In 2010, I downloaded and installed an open source internet mall (ECMALL from China) as part of my learning for internet marketing. ECMALL enabled multiple users to open web store and sell products. It also supported transactions via Paypal. It was and still is a popular open source internet mall in China and other countries.
The installation process was easy with the instructions given. With no much knowledge in PHP, I changed the language files and created an English version of ECMALL. However, after released for two months, there was not even a single person came to sign up as seller! The website was still very new and with little content, no one was able to find it through search engine. I need to decide closing down the website or find a way to attract buyers and sellers.
I remembered when I had my physical store in a prominent shopping mall, sales person from other new malls will approach us to open a branch at their place. With this idea, I browsed other internet malls and copied email addresses of sellers. I then sent emails to invite them sign up as sellers. Early birds will be able to get free advertisement for a period of time. Results were encouraging as more than half of mail recipients signed up as sellers.
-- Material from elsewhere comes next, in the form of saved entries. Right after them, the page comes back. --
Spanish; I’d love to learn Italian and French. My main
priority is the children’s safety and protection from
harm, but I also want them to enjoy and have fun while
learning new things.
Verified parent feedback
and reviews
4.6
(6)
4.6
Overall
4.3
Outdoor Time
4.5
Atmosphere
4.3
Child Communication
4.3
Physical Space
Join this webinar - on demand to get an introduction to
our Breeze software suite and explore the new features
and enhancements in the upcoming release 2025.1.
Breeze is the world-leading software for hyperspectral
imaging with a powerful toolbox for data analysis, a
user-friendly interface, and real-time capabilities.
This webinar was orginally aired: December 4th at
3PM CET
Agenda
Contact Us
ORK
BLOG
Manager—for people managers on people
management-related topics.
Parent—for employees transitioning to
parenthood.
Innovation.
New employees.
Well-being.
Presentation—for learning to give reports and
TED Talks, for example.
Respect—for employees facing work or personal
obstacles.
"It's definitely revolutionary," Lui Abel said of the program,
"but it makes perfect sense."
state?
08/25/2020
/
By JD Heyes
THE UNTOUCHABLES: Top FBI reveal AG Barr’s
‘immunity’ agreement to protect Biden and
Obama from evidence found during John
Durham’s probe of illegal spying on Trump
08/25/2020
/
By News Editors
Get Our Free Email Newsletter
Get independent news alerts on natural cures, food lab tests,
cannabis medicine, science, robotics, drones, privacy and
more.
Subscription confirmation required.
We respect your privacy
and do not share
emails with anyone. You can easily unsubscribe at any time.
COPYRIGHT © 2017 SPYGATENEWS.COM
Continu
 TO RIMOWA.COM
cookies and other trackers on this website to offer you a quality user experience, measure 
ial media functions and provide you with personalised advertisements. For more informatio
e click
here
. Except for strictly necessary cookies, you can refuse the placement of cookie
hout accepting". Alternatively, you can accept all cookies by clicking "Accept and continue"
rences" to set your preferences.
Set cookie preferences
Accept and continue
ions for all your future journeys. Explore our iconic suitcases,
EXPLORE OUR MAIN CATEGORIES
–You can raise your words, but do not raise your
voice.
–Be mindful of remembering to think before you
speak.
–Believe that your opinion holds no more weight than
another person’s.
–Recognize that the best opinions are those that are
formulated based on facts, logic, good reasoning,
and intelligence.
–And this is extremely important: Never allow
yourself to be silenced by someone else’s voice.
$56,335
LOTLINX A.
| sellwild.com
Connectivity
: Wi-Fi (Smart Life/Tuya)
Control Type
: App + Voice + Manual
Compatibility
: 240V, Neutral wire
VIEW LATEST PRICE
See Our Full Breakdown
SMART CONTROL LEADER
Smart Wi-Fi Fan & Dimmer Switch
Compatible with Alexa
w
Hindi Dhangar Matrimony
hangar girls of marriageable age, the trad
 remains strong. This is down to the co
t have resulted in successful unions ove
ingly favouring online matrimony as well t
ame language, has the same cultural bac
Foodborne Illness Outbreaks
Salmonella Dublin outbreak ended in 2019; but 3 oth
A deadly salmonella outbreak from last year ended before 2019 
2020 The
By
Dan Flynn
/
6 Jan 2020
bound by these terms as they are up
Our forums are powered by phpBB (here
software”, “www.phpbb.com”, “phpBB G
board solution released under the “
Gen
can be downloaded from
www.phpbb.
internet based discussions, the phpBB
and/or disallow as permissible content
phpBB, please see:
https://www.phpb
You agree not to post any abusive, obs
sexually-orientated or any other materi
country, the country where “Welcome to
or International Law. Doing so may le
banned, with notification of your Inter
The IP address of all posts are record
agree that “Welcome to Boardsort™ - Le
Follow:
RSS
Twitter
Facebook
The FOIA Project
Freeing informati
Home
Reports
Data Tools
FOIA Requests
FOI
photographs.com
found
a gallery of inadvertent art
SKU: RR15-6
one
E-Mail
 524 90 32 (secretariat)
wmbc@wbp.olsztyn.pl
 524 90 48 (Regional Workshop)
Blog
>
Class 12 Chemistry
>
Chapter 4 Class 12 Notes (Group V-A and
However, manual cut and paste email addresses and store owners' name was not a fun act. I consumed a lot of time to collect emails into Excel spread sheet and sent out one by one. I needed an automated way to accomplish the task. Google search results showed there are many ways to collect email addresses, from buying off the shelf email extractor, screen scraper software to writing programming code, Snoopy, Simple HTML Dom... I tried many methods and eventually learning writing screen scraping/spider program using PHP/MySQL.
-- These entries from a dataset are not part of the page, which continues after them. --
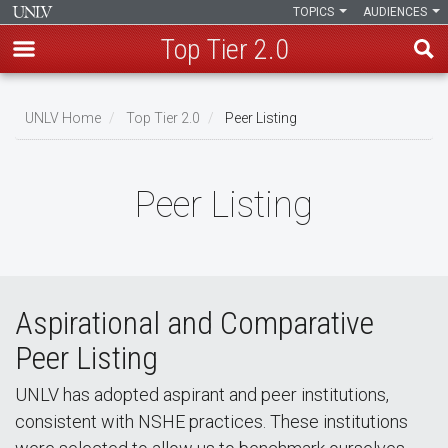
TOPICS
AUDIENCES
Top Tier 2.0
Skip
to
UNLV Home
Top Tier 2.0
Peer Listing
main
Breadcrumb
content
Peer Listing
Aspirational and Comparative
Peer Listing
UNLV has adopted aspirant and peer institutions,
consistent with NSHE practices. These institutions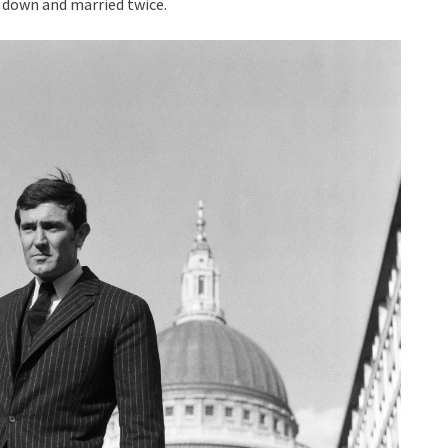
d down and married twice.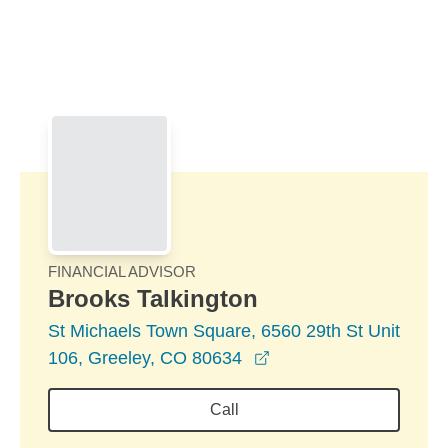
Skip to Main Content
Skip to find a financial advisor link
FINANCIAL ADVISOR
Brooks Talkington
St Michaels Town Square, 6560 29th St Unit
opens in a new windo
106, Greeley, CO 80634
Call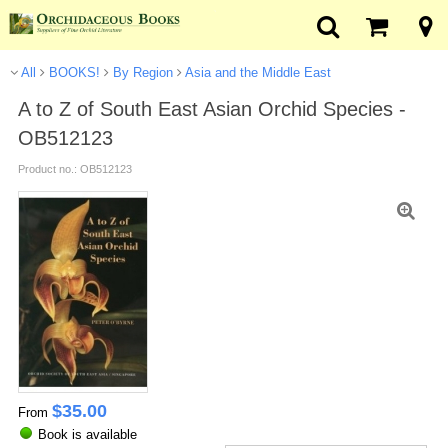
All
BOOKS!
By Region
Asia and the Middle East
A to Z of South East Asian Orchid Species -
OB512123
Product no.: OB512123
$
35.00
From
Book is available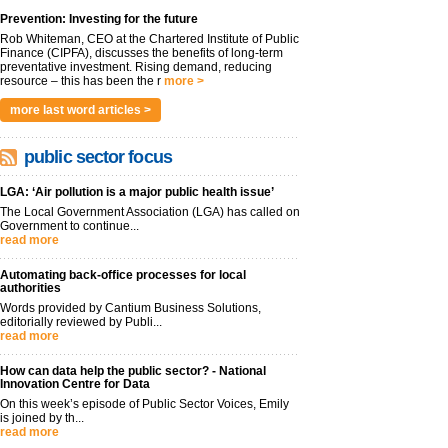
Prevention: Investing for the future
Rob Whiteman, CEO at the Chartered Institute of Public
Finance (CIPFA), discusses the benefits of long-term
preventative investment. Rising demand, reducing
resource – this has been the r
more >
more last word articles >
public sector focus
LGA: ‘Air pollution is a major public health issue’
The Local Government Association (LGA) has called on
Government to continue...
read more
Automating back-office processes for local
authorities
Words provided by Cantium Business Solutions,
editorially reviewed by Publi...
read more
How can data help the public sector? - National
Innovation Centre for Data
On this week’s episode of Public Sector Voices, Emily
is joined by th...
read more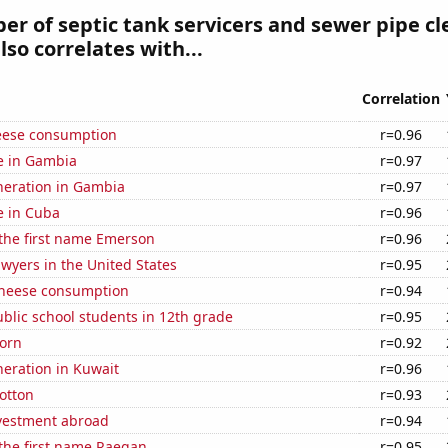
r of septic tank servicers and sewer pipe cl
lso correlates with...
Correlation
eese consumption
r=0.96
se in Gambia
r=0.97
eneration in Gambia
r=0.97
se in Cuba
r=0.96
 the first name Emerson
r=0.96
wyers in the United States
r=0.95
 cheese consumption
r=0.94
blic school students in 12th grade
r=0.95
orn
r=0.92
eneration in Kuwait
r=0.96
otton
r=0.93
nvestment abroad
r=0.94
 the first name Raegan
r=0.95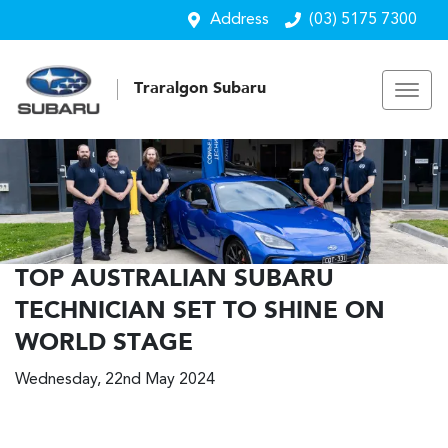
Address
(03) 5175 7300
Traralgon Subaru
TOP AUSTRALIAN SUBARU
TECHNICIAN SET TO SHINE ON
WORLD STAGE
Wednesday, 22nd May 2024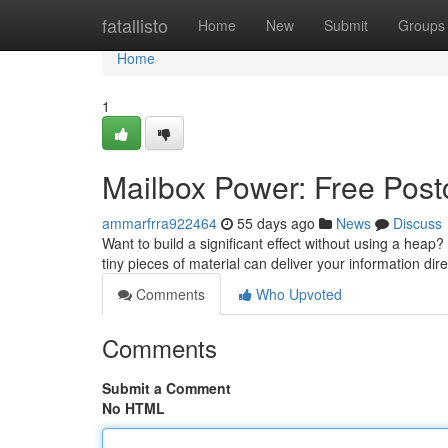
Home
fatallisto
Home
New
Submit
Groups
Home
1
Mailbox Power: Free Postc
ammarfrra922464
55 days ago
News
Discuss
Want to build a significant effect without using a hea
tiny pieces of material can deliver your information dir
Comments
Who Upvoted
Comments
Submit a Comment
No HTML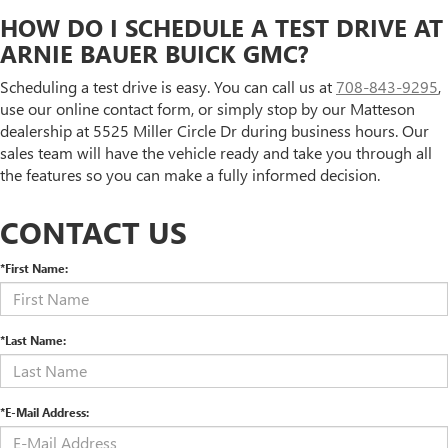
HOW DO I SCHEDULE A TEST DRIVE AT
ARNIE BAUER BUICK GMC?
Scheduling a test drive is easy. You can call us at
708-843-9295
,
use our online contact form, or simply stop by our Matteson
dealership at 5525 Miller Circle Dr during business hours. Our
sales team will have the vehicle ready and take you through all
the features so you can make a fully informed decision.
CONTACT US
*First Name:
*Last Name:
*E-Mail Address: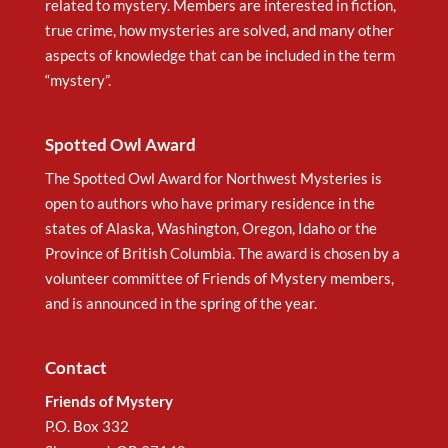
related to mystery. Members are interested in fiction,
true crime, how mysteries are solved, and many other
aspects of knowledge that can be included in the term
“mystery”.
Spotted Owl Award
The Spotted Owl Award for Northwest Mysteries is
open to authors who have primary residence in the
states of Alaska, Washington, Oregon, Idaho or the
Province of British Columbia. The award is chosen by a
volunteer committee of Friends of Mystery members,
and is announced in the spring of the year.
Contact
Friends of Mystery
P.O. Box 332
Learning up screen scraping can be a very useful skill. On top of harvesting email, you can extract companies information from directory websites, copy product information from current web store then reformat to MySQL entries of new store in another web store, create price comparison website, news aggregator site, auto login to targeted website to perform some tasks etc...
In this log, I will share my experiences and programming code how to perform screen scraping from small to large scale.